Segment Open
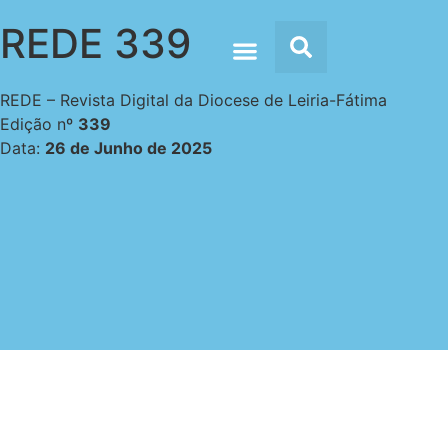
REDE 339
REDE – Revista Digital da Diocese de Leiria-Fátima
Doc’s & Media
Edição nº
339
Data:
26 de Junho de 2025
Segment Closed
**WHAT THE TASK REQUIRES:** A single figure is the whole answer: the number of lines in the material above that contain "REDE".

**FINISHED TASK:** 2